Selection bias is the term used to describe the situation where an analysis has been conducted among a subset of the data (a sample) with the goal of drawing conclusions about the population, but the resulting conclusions will likely be wrong (biased), because the subgroup differs from the population in some important way. Selection bias is usually introduced as an error with the sampling and having a selection for analysis that is not properly randomized.
Examples of selection bias
Perhaps the most well-known example of selection bias is the confirmation bias, whereby people tend to recall only examples that confirm their existing beliefs.
Another example is the phenomenon whereby people who are lucky when they first gamble assume incorrectly that this is a sign they will be lucky for the rest of their lives. It is believed that this makes such people more likely to become addicted to gambling.

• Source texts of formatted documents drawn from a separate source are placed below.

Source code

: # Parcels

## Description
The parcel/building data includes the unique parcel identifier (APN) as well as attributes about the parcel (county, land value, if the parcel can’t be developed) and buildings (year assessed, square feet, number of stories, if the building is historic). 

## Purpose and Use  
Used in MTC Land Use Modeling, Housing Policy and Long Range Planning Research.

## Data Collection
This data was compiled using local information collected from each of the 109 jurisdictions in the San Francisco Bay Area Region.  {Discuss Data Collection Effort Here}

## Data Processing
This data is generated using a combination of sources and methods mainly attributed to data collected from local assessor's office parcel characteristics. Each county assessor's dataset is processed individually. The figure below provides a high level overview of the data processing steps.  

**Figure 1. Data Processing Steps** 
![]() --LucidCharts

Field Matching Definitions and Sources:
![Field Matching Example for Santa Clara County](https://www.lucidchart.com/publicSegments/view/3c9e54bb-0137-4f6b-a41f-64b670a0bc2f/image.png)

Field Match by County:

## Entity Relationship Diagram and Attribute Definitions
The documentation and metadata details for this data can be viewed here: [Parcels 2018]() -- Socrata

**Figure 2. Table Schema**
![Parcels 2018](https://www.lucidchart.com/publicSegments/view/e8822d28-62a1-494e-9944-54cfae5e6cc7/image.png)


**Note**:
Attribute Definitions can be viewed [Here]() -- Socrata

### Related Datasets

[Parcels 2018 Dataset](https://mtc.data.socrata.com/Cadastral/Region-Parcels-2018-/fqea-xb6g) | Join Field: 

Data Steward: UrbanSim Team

Publication bias, whereby journals tend to publish only novel or interesting conclusions, means that published academic studies generally contain a selection bias, and this has been posited as a cause of the replicability crisis in science and research.
Types of selection bias
The most common type of selection bias in research or statistical analysis is a sample selection bias. A subgroup represents a sample of the population (e.g., a sample of people). In principle, the bias can occur through selection effects in other aspects of the research process, such as which variables to use in analysis, and which tools to use to perform measurement. In practice, nearly all examples of selection biases are variants of sample selection bias, relating to either how people are selected or how measurements are taken (i.e., time-based sampling). Read more to discover how to avoid sampling bias.
Worked example of selection bias
How selection bias works can be understood by looking at how it affects correlation. The chart below (which shows hypothetical data) seems to suggest that the correlation between beer consumption and whether or not people think that beer consumption causes brain damage is small (r = -0.1).
The analysis above is based only on people who consumed beer in the past seven days. It is unlikely that an analysis of the relationship between beer consumption and the perception that beer will cause brain damage based on people who consume beer regularly will be very reliable: presumably, people with concerns about brain damage and beer will consume less beer than those with no such concerns.
The chart below illustrates how you can have a strong correlation between two variables, but when a subgroup of the data is selected in such a way that the subgroup over- or under-represents aspects of the data, the conclusion can change dramatically.
How to avoid selection biases
Mechanisms for avoiding selection biases include:
- Using random methods when selecting subgroups from populations.
- Ensuring that the subgroups selected are equivalent to the population at large in terms of their key characteristics (this method is less of a protection than the first, since typically the key characteristics are not known).